Exercise directions ▸ Verbatim output of all the material below is required.

Dataset ▸
* * * * * * * * *
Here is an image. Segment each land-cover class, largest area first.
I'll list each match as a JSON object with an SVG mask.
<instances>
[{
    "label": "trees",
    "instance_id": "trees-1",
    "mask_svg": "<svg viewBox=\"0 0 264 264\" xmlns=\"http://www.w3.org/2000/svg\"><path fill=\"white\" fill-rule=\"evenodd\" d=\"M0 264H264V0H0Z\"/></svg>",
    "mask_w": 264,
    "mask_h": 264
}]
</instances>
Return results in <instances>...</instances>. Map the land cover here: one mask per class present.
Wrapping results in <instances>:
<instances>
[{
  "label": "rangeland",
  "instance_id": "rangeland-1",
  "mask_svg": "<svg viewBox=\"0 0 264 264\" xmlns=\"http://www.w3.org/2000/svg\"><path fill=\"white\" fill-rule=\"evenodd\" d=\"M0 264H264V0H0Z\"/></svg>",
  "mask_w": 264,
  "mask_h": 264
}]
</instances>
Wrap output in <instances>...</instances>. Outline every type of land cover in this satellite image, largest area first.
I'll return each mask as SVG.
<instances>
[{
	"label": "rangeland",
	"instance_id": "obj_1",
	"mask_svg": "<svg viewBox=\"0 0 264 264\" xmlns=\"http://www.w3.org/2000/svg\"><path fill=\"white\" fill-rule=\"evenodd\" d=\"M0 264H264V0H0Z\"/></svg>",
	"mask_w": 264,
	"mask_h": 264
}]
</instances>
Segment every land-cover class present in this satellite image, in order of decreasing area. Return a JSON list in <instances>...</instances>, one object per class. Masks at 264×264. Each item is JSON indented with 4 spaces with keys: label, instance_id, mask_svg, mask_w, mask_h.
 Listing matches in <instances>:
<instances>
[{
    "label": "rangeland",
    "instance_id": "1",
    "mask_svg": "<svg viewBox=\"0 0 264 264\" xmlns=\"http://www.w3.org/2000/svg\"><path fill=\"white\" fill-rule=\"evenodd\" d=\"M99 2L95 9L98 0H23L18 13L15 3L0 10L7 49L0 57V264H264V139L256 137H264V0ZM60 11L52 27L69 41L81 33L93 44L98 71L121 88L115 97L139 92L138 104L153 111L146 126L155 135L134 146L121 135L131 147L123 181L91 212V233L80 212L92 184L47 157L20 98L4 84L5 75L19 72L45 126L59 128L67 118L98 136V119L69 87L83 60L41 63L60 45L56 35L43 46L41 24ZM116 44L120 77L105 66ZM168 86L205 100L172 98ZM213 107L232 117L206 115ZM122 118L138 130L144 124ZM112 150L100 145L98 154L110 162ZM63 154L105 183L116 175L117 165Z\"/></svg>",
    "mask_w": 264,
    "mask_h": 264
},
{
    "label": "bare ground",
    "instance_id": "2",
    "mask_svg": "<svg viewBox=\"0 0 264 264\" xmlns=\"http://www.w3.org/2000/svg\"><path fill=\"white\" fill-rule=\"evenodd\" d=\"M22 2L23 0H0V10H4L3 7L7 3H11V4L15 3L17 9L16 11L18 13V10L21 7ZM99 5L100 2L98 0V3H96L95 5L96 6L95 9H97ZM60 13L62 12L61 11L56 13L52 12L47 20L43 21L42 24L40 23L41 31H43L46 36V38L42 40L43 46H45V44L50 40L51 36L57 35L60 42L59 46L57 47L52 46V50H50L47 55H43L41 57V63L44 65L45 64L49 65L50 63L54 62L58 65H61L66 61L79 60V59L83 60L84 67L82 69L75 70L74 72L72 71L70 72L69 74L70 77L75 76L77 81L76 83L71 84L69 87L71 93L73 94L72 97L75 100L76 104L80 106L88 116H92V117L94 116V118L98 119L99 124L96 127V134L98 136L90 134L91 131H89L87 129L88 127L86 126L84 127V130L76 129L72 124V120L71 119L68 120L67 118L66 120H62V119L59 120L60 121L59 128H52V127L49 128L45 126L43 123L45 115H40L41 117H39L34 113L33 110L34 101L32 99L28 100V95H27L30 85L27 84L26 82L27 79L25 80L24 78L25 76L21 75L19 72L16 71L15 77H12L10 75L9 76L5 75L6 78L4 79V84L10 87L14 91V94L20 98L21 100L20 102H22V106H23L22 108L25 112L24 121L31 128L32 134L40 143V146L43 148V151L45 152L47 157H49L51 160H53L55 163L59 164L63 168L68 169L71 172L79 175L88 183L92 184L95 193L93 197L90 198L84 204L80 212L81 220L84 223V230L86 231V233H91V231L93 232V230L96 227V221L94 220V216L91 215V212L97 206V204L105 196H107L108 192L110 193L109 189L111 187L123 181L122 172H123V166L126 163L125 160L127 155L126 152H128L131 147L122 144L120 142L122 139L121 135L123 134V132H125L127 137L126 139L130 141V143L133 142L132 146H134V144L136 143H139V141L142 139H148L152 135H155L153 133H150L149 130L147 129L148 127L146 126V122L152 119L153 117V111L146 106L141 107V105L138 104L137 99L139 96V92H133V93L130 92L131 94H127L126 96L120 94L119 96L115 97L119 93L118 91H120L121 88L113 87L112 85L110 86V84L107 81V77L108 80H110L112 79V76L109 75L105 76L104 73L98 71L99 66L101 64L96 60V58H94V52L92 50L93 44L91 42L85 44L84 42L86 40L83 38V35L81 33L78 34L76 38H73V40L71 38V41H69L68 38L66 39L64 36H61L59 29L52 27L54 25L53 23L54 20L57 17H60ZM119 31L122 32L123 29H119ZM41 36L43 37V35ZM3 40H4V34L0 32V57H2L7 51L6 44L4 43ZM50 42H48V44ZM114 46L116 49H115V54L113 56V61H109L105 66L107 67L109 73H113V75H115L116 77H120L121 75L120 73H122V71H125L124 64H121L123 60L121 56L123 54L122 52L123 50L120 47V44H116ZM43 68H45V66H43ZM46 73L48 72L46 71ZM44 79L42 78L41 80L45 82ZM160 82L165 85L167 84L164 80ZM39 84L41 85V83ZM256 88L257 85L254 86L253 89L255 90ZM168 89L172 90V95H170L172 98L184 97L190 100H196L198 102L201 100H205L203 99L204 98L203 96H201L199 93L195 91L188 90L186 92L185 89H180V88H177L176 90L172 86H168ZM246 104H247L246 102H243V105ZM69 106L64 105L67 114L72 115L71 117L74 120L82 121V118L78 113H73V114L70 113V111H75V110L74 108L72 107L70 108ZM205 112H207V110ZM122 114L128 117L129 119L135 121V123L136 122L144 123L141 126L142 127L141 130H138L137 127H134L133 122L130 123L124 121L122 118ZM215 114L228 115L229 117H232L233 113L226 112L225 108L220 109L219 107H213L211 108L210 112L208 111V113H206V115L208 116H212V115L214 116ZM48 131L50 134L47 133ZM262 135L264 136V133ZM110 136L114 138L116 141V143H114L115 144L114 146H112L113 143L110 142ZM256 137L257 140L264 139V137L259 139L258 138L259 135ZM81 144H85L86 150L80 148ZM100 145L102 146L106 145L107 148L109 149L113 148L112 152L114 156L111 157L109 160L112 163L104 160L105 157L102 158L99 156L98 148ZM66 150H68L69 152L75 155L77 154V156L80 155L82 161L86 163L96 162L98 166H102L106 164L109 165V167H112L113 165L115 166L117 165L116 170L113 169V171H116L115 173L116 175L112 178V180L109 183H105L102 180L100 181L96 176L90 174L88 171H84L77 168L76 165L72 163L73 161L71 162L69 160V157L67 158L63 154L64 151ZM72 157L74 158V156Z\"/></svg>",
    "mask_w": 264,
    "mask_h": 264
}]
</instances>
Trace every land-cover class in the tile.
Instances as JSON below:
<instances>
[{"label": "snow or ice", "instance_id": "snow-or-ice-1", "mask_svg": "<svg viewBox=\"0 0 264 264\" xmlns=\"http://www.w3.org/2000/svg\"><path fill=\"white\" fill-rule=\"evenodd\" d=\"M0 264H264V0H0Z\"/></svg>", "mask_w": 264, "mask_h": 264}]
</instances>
* * * * * * * * *
Solution to this exercise ▸
Here is an image. Segment each land-cover class, largest area first.
I'll list each match as a JSON object with an SVG mask.
<instances>
[{
    "label": "trees",
    "instance_id": "trees-1",
    "mask_svg": "<svg viewBox=\"0 0 264 264\" xmlns=\"http://www.w3.org/2000/svg\"><path fill=\"white\" fill-rule=\"evenodd\" d=\"M0 264H264V0H0Z\"/></svg>",
    "mask_w": 264,
    "mask_h": 264
}]
</instances>
Return results in <instances>...</instances>. Map the land cover here: one mask per class present.
Wrapping results in <instances>:
<instances>
[{
  "label": "rangeland",
  "instance_id": "rangeland-1",
  "mask_svg": "<svg viewBox=\"0 0 264 264\" xmlns=\"http://www.w3.org/2000/svg\"><path fill=\"white\" fill-rule=\"evenodd\" d=\"M0 264H264V0H0Z\"/></svg>",
  "mask_w": 264,
  "mask_h": 264
}]
</instances>
Wrap output in <instances>...</instances>. Outline every type of land cover in this satellite image, largest area first.
I'll return each mask as SVG.
<instances>
[{
	"label": "rangeland",
	"instance_id": "obj_1",
	"mask_svg": "<svg viewBox=\"0 0 264 264\" xmlns=\"http://www.w3.org/2000/svg\"><path fill=\"white\" fill-rule=\"evenodd\" d=\"M0 264H264V0H0Z\"/></svg>",
	"mask_w": 264,
	"mask_h": 264
}]
</instances>
Segment every land-cover class present in this satellite image, in order of decreasing area. Return a JSON list in <instances>...</instances>, one object per class. Masks at 264×264. Each item is JSON indented with 4 spaces with keys: label, instance_id, mask_svg, mask_w, mask_h.
 Listing matches in <instances>:
<instances>
[{
    "label": "rangeland",
    "instance_id": "1",
    "mask_svg": "<svg viewBox=\"0 0 264 264\" xmlns=\"http://www.w3.org/2000/svg\"><path fill=\"white\" fill-rule=\"evenodd\" d=\"M99 2L95 9L98 0H23L18 13L15 3L0 10L7 49L0 57V264H264V139L256 137H264V0ZM60 11L52 27L69 41L81 33L93 44L98 71L121 88L115 97L139 92L138 104L153 111L146 126L155 135L134 146L121 135L131 147L123 181L91 212V233L80 212L92 184L47 157L20 98L4 84L5 75L19 72L45 126L59 128L67 118L98 136V119L69 87L83 60L41 63L60 45L56 35L43 46L41 24ZM116 44L120 77L105 66ZM168 86L205 100L172 98ZM213 107L232 117L206 115ZM122 118L138 130L144 124ZM112 150L100 145L98 154L110 162ZM63 154L105 183L116 175L117 165Z\"/></svg>",
    "mask_w": 264,
    "mask_h": 264
},
{
    "label": "bare ground",
    "instance_id": "2",
    "mask_svg": "<svg viewBox=\"0 0 264 264\" xmlns=\"http://www.w3.org/2000/svg\"><path fill=\"white\" fill-rule=\"evenodd\" d=\"M22 2L23 0H0V10H4L3 7L7 3H11V4L15 3L17 9L16 11L18 13V10L21 7ZM99 5L100 2L98 0V3H96L95 5L96 6L95 9H97ZM60 13L62 12L61 11L56 13L52 12L47 20L43 21L42 24L40 23L41 31H43L46 36V38L42 40L43 46H45V44L50 40L51 36L57 35L60 42L59 46L57 47L52 46V50H50L47 55H43L41 57V63L44 65L45 64L49 65L50 63L54 62L58 65H61L66 61L79 60V59L83 60L84 67L82 69L75 70L74 72L72 71L70 72L69 74L70 77L75 76L77 81L76 83L71 84L69 87L71 93L73 94L72 97L75 100L76 104L80 106L88 116H92V117L94 116V118L98 119L99 124L96 127V134L98 136L90 134L91 131H89L87 129L88 127L86 126L84 127V130L76 129L72 124V120L71 119L68 120L67 118L66 120H62V119L59 120L60 121L59 128H52V127L49 128L45 126L43 123L45 115H40L41 117H39L34 113L33 110L34 101L32 99L28 100V95H27L30 85L27 84L26 82L27 79L25 80L24 78L25 76L21 75L19 72L16 71L15 77H12L10 75L9 76L5 75L6 78L4 79V84L10 87L14 91V94L20 98L21 100L20 102H22V106H23L22 108L25 112L24 121L31 128L32 134L40 143V146L43 148V151L45 152L47 157H49L51 160H53L55 163L59 164L63 168L68 169L71 172L79 175L88 183L92 184L95 193L93 197L90 198L84 204L80 212L81 220L84 223V230L86 231V233H91V231L93 232V230L96 227V221L94 220V216L91 215V212L97 206V204L105 196H107L108 192L110 193L109 189L111 187L123 181L122 172H123V166L126 163L125 160L127 155L126 152H128L131 147L122 144L120 142L122 139L121 135L123 134V132H125L127 137L126 139L130 141V143L133 142L132 146H134V144L136 143H139V141L142 139H148L152 135H155L153 133H150L149 130L147 129L148 127L146 126V122L152 119L153 117V111L146 106L141 107V105L138 104L137 99L139 96V92H133V93L130 92L131 94H127L126 96L120 94L119 96L115 97L119 93L118 91H120L121 88L113 87L112 85L110 86V84L107 81V77L108 80H110L112 79V76L109 75L105 76L104 73L98 71L99 66L101 64L96 60V58H94V52L92 50L93 44L91 42L85 44L84 42L86 40L83 38V35L81 33L78 34L76 38H73V40L71 38V41H69L68 38L66 39L64 36H61L59 29L52 27L54 25L53 23L54 20L57 17H60ZM119 31L122 32L123 29H119ZM41 36L43 37V35ZM3 40H4V34L0 32V57H2L7 51L6 44L4 43ZM50 42H48V44ZM114 46L116 49H115V54L113 56V61H109L105 66L107 67L109 73H113V75H115L116 77H120L121 75L120 73H122V71H125L124 64H121L123 60L121 56L123 54L122 52L123 50L120 47V44H116ZM43 68H45V66H43ZM46 73L48 72L46 71ZM44 79L42 78L41 80L45 82ZM160 82L165 85L167 84L164 80ZM39 84L41 85V83ZM256 88L257 85L254 86L253 89L255 90ZM168 89L172 90V95H170L172 98L184 97L190 100H196L198 102L201 100H205L203 99L204 98L203 96H201L199 93L195 91L188 90L186 92L185 89H180V88H177L176 90L172 86H168ZM246 104H247L246 102H243V105ZM69 106L64 105L67 114L72 115L71 117L74 120L82 121V118L78 113H73V114L70 113V111H75V110L74 108L72 107L70 108ZM205 112H207V110ZM122 114L128 117L129 119L135 121V123L136 122L144 123L141 126L142 127L141 130H138L137 127H134L133 122L130 123L124 121L122 118ZM215 114L228 115L229 117H232L233 113L226 112L225 108L220 109L219 107H213L211 108L210 112L208 111V113H206V115L208 116H212V115L214 116ZM48 131L50 134L47 133ZM262 135L264 136V133ZM110 136L114 138L116 141V143H114L115 144L114 146H112L113 143L110 142ZM256 137L257 140L264 139V137L259 139L258 138L259 135ZM81 144H85L86 150L80 148ZM100 145L102 146L106 145L107 148L109 149L113 148L112 152L114 156L111 157L109 160L112 163L104 160L105 157L102 158L99 156L98 148ZM66 150H68L69 152L75 155L77 154V156L80 155L82 161L86 163L96 162L98 166H102L106 164L109 165V167H112L113 165L115 166L117 165L116 170L113 169V171H116L115 173L116 175L112 178V180L109 183H105L102 180L100 181L96 176L90 174L88 171H84L77 168L76 165L72 163L73 161L71 162L69 160V157L67 158L63 154L64 151ZM72 157L74 158V156Z\"/></svg>",
    "mask_w": 264,
    "mask_h": 264
}]
</instances>
Trace every land-cover class in the tile.
Instances as JSON below:
<instances>
[{"label": "snow or ice", "instance_id": "snow-or-ice-1", "mask_svg": "<svg viewBox=\"0 0 264 264\" xmlns=\"http://www.w3.org/2000/svg\"><path fill=\"white\" fill-rule=\"evenodd\" d=\"M0 264H264V0H0Z\"/></svg>", "mask_w": 264, "mask_h": 264}]
</instances>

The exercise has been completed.